Developing a full-fledged session plugin can be quite involved. At a minimum, it requires creating transport IO objects, designing a transport-specific user interface, defining the format and structure of transport-specific log records, and handling both IO and UI events. Sounds daunting, doesn't it?
But what if you just need a simple test application—something that waits for incoming commands over a TCP connection and responds accordingly? We already have a TCP connection plugin, so do we really need to re-implement the entire thing? And what if your test application also needs to run over Serial, not just TCP? Wouldn't it be great if you could simply build on top of the existing connection and add the functionality you need?
That’s where IO Ninja layers come in.
So What Is a Layer?
A layer is a module that attaches on top of an existing session.

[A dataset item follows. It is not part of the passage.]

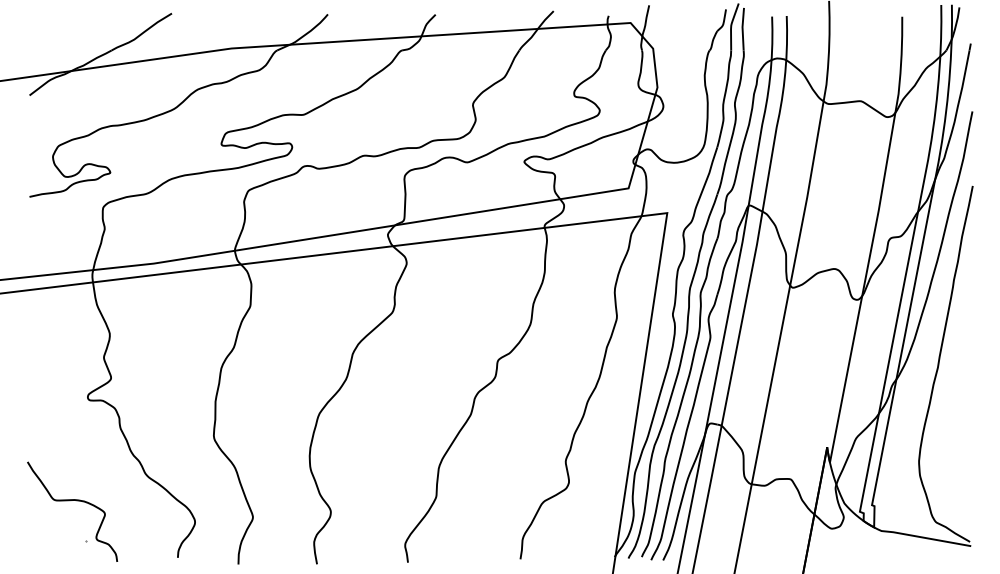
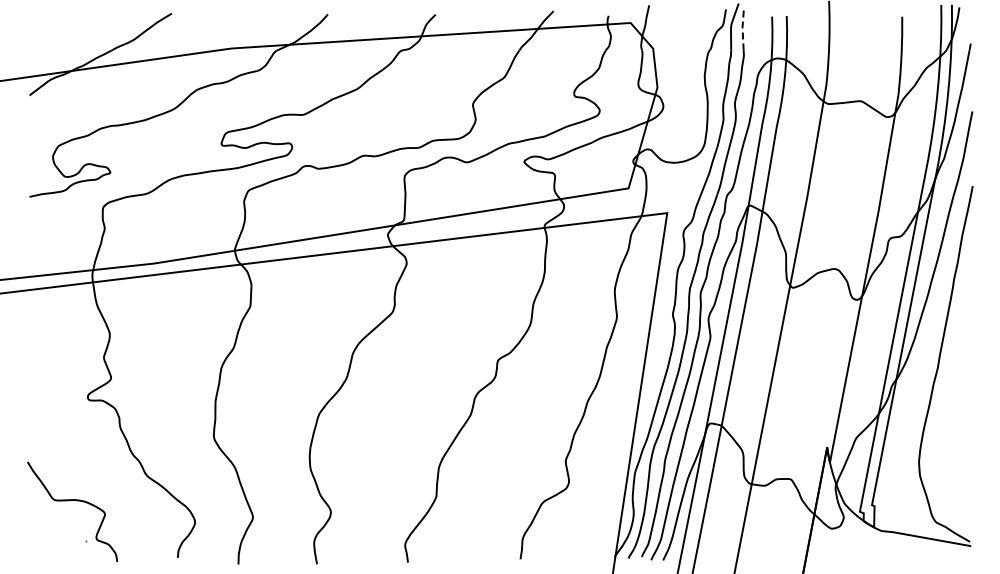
line at (742, 28): solid -> dashed
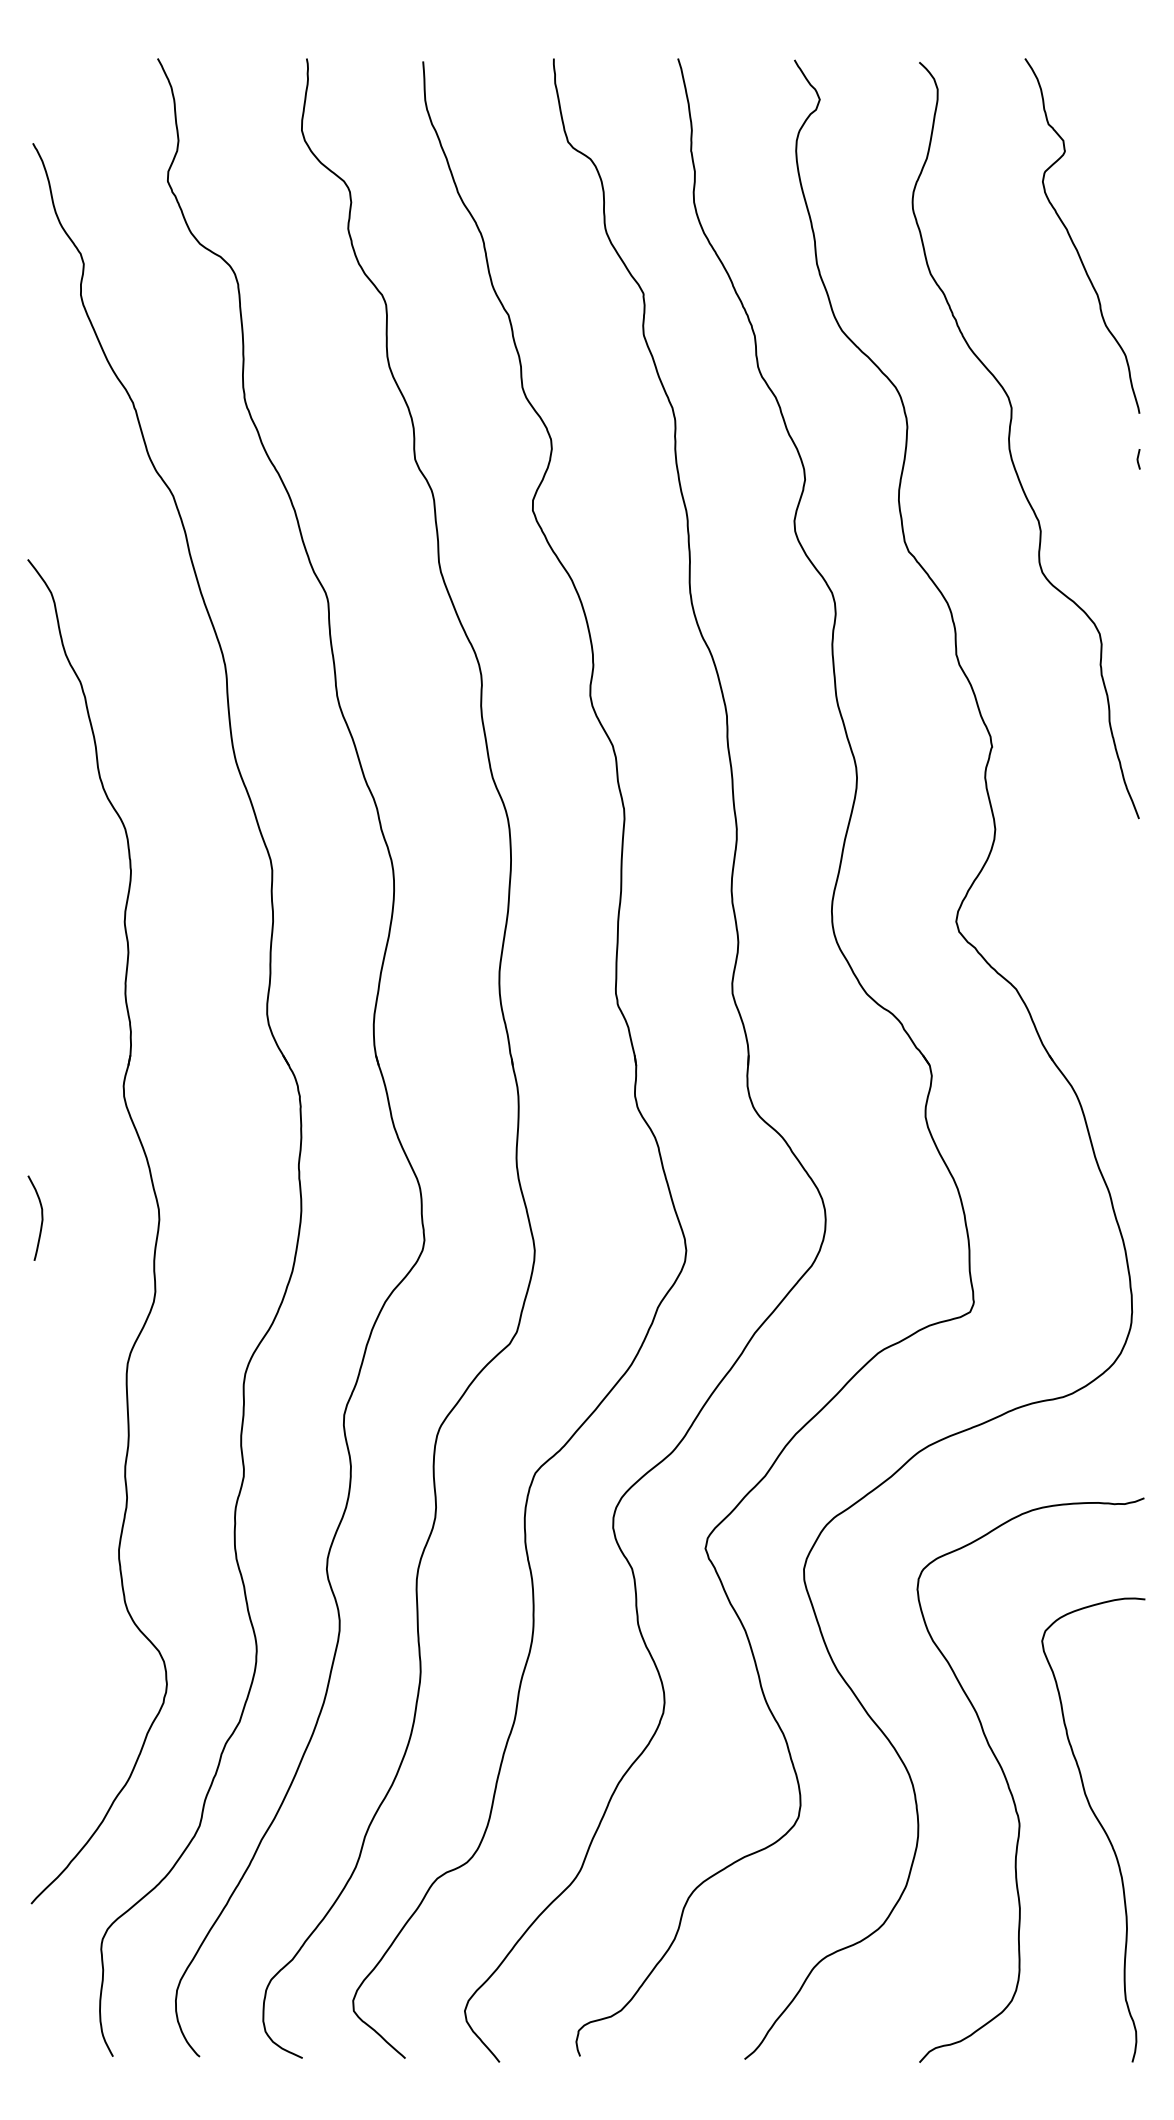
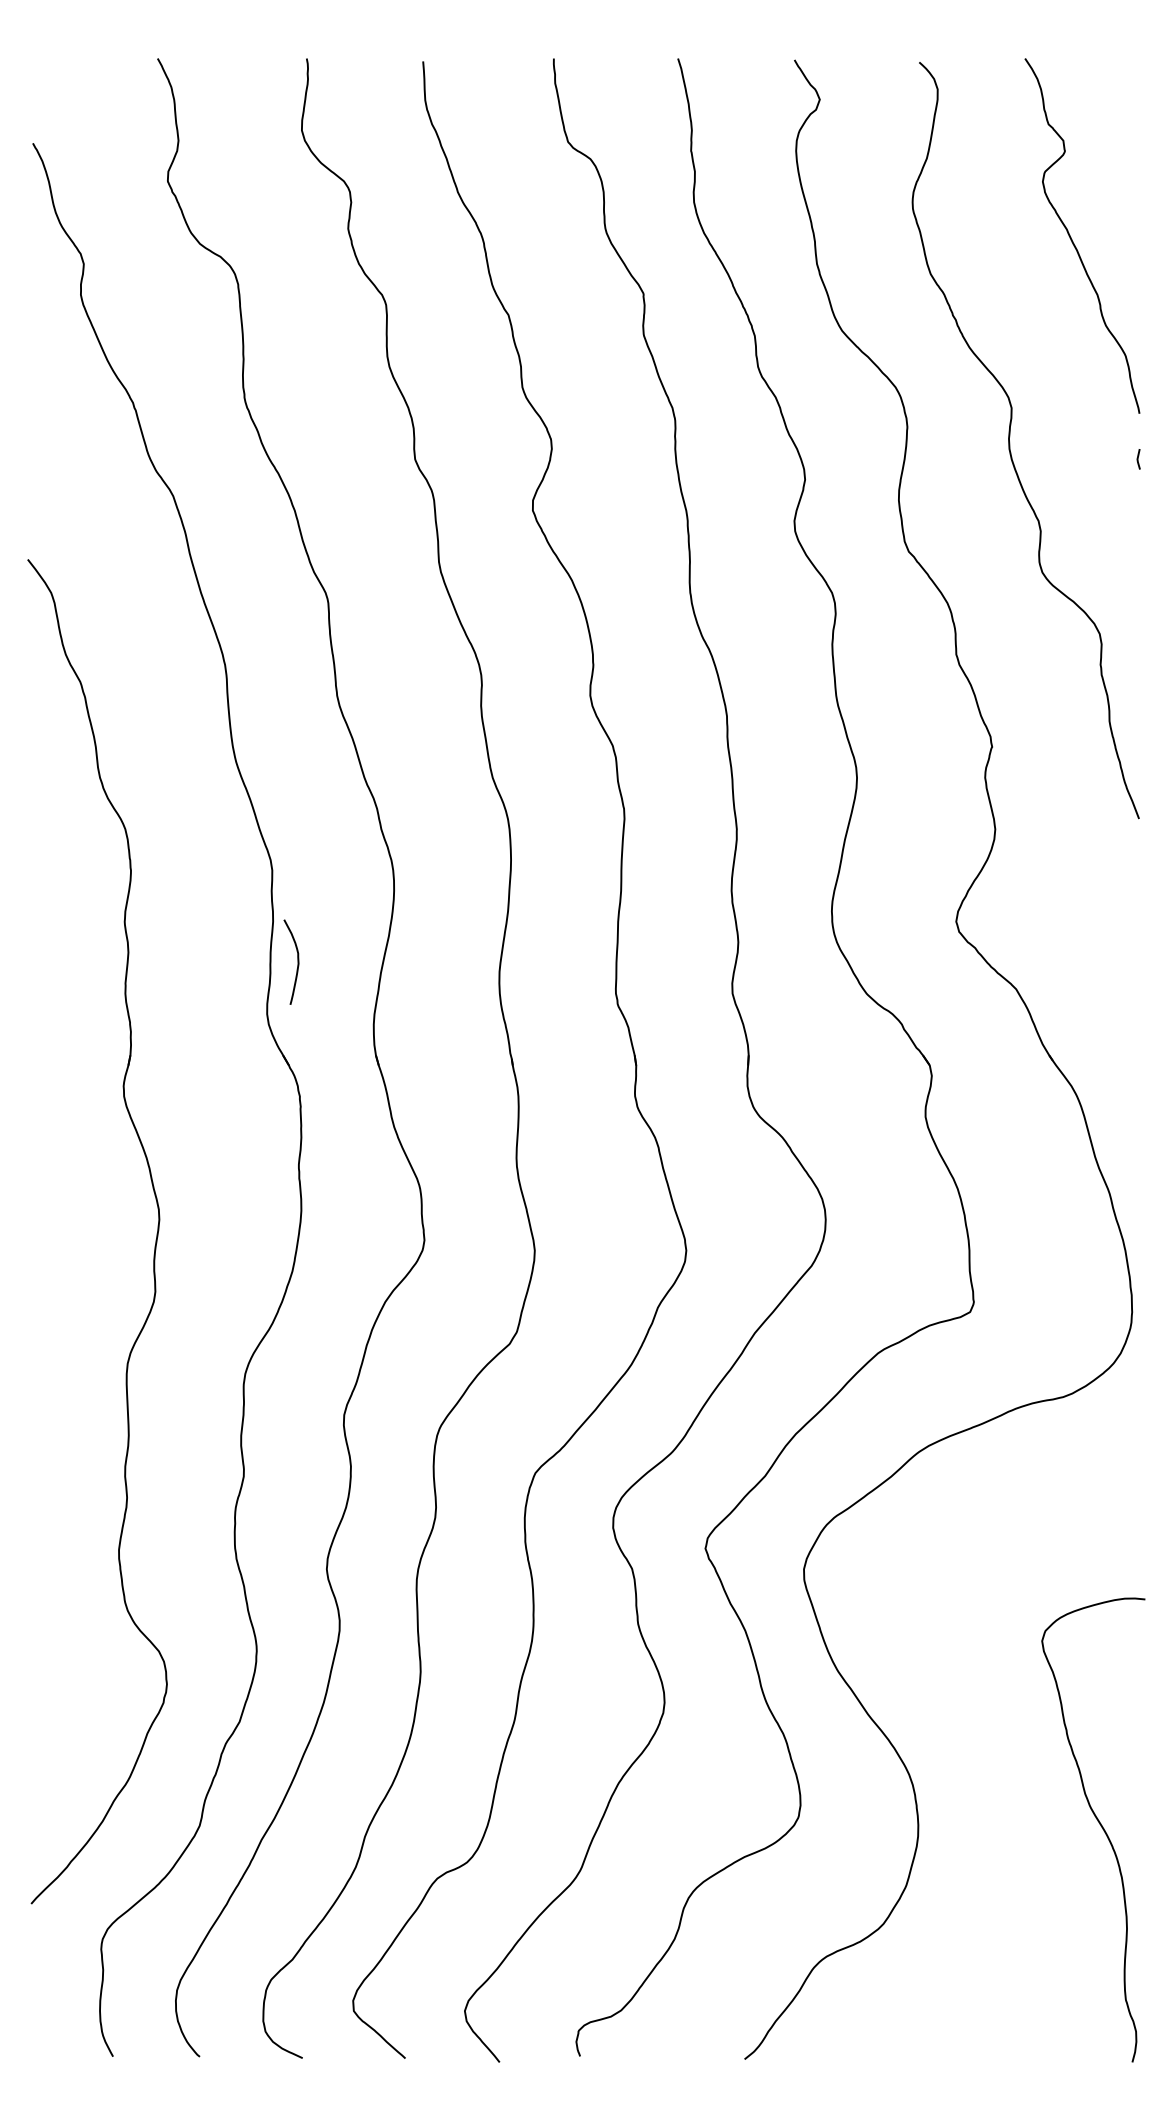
curve at (41, 1217) position: (41, 1217) -> (297, 961)
curve at (1009, 1785): present -> none
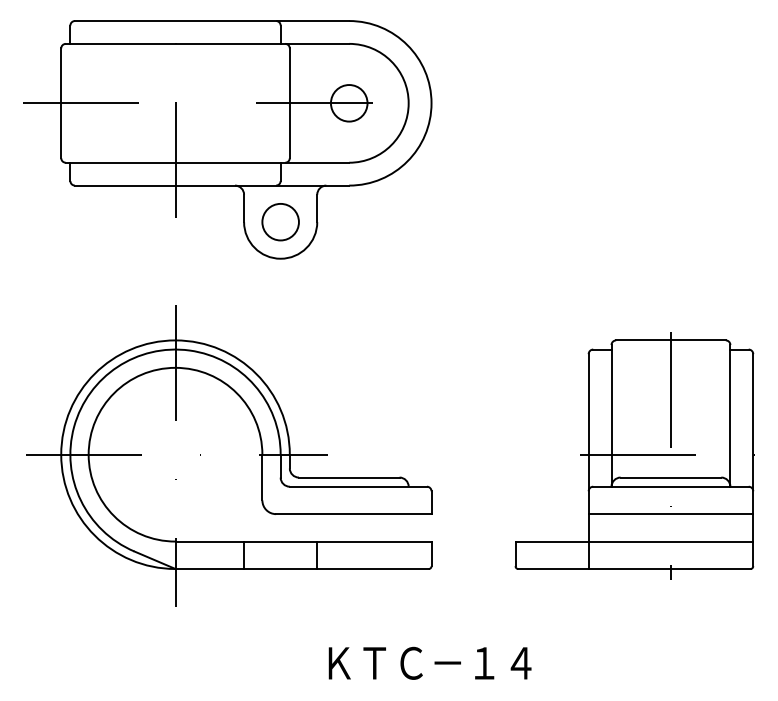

The session provides the core transport functionality, while the layer extends it. A layer can:
- Add custom UI for layer-specific operations (e.g., XModem send and receive);
- Listen to log records and take action based on them;
- Transmit data by passing it to the underlying session;
- Filter logs by hiding unwanted records using custom logic;
- Transform logs to create a secondary log with decoded messages, enabling the analysis of application-level protocols (e.g., Modbus);
With layers, you can create protocol analyzers, protocol emulators, filters, highlighters, testing tools, and other utilities—all of which work independently of the underlying transport.